Activity:
Would you please repeat exactly the entries below, starting at the line with "1 163 689.6" and ending at the line with "412 125 9.85", and nothing outside that range? Leave out the pictures.

The data:

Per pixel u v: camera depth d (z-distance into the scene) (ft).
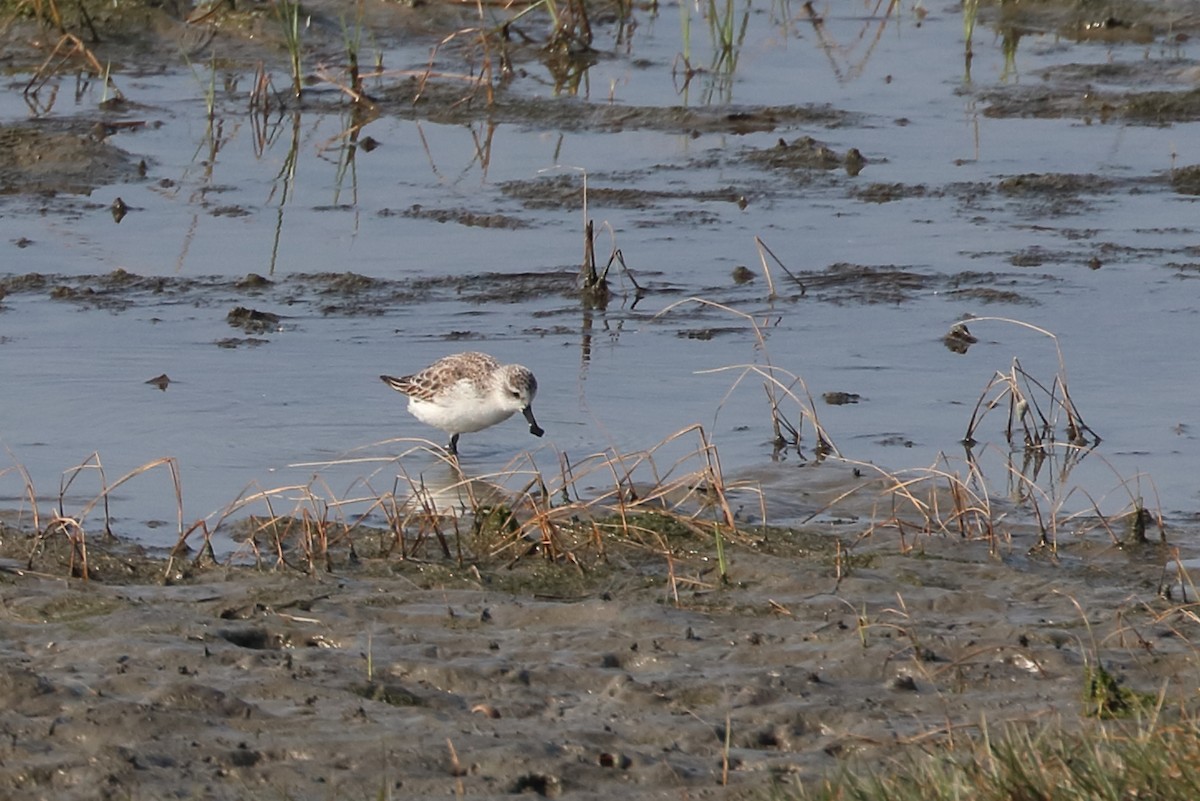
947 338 58.29
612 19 109.29
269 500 42.45
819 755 27.55
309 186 76.48
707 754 27.78
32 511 42.32
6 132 79.61
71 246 66.95
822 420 50.52
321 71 90.68
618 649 32.89
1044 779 24.14
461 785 26.16
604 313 61.26
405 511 42.93
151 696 29.07
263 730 28.25
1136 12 110.93
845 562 39.04
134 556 39.27
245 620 34.45
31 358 54.60
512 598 36.09
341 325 59.21
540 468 46.65
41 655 31.76
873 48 104.99
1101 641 33.17
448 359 48.85
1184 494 44.42
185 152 81.15
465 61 98.48
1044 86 95.66
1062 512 43.34
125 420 49.29
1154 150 83.51
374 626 34.17
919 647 32.58
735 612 35.47
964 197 76.13
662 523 41.11
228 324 58.75
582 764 26.96
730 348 57.47
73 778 26.20
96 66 91.50
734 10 114.01
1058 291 63.36
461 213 72.79
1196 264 66.49
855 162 80.89
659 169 80.07
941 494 44.45
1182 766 24.13
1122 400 52.19
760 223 72.13
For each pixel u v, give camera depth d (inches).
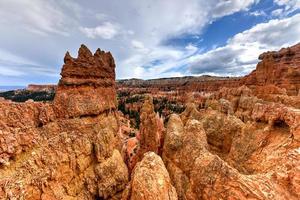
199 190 657.6
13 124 840.9
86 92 1422.2
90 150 1077.1
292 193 510.3
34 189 712.4
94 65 1578.5
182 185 853.2
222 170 597.3
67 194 851.4
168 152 1053.2
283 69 2891.2
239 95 2287.2
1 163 689.6
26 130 850.1
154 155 699.4
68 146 954.1
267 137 869.8
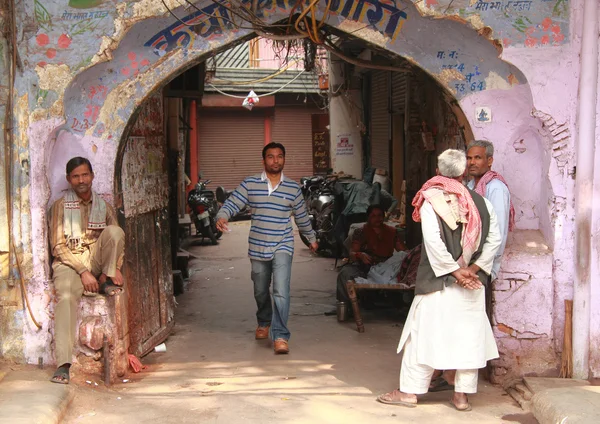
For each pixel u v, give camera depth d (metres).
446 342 4.52
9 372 5.12
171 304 6.84
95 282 5.01
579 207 5.09
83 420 4.48
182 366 5.87
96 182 5.37
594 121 5.04
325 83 17.22
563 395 4.55
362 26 5.36
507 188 5.04
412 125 9.85
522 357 5.29
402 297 7.69
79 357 5.24
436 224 4.49
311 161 19.75
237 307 7.94
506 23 5.05
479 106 5.33
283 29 5.60
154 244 6.40
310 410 4.70
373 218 7.40
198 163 19.20
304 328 7.02
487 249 4.57
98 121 5.34
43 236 5.22
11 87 5.13
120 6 5.06
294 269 10.18
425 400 4.95
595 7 4.95
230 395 5.02
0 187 5.20
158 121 6.48
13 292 5.29
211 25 5.28
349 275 7.14
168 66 5.32
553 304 5.25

Expected answer:
1 163 689.6
26 130 850.1
154 155 699.4
68 146 954.1
267 137 869.8
For each pixel u v, give camera depth d (metres).
446 342 4.52
9 372 5.12
171 304 6.84
95 282 5.01
579 207 5.09
83 420 4.48
182 366 5.87
96 182 5.37
594 121 5.04
325 83 17.22
563 395 4.55
362 26 5.36
507 188 5.04
412 125 9.85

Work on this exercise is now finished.